— The input —
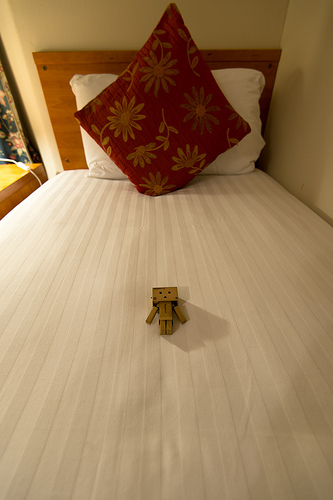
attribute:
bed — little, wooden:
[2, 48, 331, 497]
==
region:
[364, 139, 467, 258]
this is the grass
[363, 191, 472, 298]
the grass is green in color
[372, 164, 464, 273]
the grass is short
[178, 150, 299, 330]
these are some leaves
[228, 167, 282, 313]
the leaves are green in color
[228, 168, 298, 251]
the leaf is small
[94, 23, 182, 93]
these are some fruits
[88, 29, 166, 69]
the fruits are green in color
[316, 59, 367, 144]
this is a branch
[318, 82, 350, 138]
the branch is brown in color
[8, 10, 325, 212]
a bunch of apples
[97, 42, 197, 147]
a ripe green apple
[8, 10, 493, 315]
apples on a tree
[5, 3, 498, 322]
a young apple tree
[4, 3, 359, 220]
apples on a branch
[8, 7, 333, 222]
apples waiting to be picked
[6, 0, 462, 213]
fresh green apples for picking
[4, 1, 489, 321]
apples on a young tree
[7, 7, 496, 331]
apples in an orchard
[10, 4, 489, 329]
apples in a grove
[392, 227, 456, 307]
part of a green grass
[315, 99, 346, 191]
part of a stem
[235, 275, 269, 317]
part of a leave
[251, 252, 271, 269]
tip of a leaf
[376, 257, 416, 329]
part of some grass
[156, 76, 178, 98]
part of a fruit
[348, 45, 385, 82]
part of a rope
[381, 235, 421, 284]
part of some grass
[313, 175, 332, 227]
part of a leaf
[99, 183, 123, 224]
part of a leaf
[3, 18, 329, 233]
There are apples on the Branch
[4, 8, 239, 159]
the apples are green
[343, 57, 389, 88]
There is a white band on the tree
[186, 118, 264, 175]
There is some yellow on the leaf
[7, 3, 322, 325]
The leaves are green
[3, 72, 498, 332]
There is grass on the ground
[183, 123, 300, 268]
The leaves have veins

— Problem to solve —
Put the lines starting at the one containing "[7, 7, 496, 331]" and ending at the one containing "The leaves have veins", both included, into a Markdown table with the columns Row and Text. Number each line in Row and leave out blank lines.

— Response below —
| Row | Text |
|---|---|
| 1 | [7, 7, 496, 331] |
| 2 | apples in an orchard |
| 3 | [10, 4, 489, 329] |
| 4 | apples in a grove |
| 5 | [392, 227, 456, 307] |
| 6 | part of a green grass |
| 7 | [315, 99, 346, 191] |
| 8 | part of a stem |
| 9 | [235, 275, 269, 317] |
| 10 | part of a leave |
| 11 | [251, 252, 271, 269] |
| 12 | tip of a leaf |
| 13 | [376, 257, 416, 329] |
| 14 | part of some grass |
| 15 | [156, 76, 178, 98] |
| 16 | part of a fruit |
| 17 | [348, 45, 385, 82] |
| 18 | part of a rope |
| 19 | [381, 235, 421, 284] |
| 20 | part of some grass |
| 21 | [313, 175, 332, 227] |
| 22 | part of a leaf |
| 23 | [99, 183, 123, 224] |
| 24 | part of a leaf |
| 25 | [3, 18, 329, 233] |
| 26 | There are apples on the Branch |
| 27 | [4, 8, 239, 159] |
| 28 | the apples are green |
| 29 | [343, 57, 389, 88] |
| 30 | There is a white band on the tree |
| 31 | [186, 118, 264, 175] |
| 32 | There is some yellow on the leaf |
| 33 | [7, 3, 322, 325] |
| 34 | The leaves are green |
| 35 | [3, 72, 498, 332] |
| 36 | There is grass on the ground |
| 37 | [183, 123, 300, 268] |
| 38 | The leaves have veins |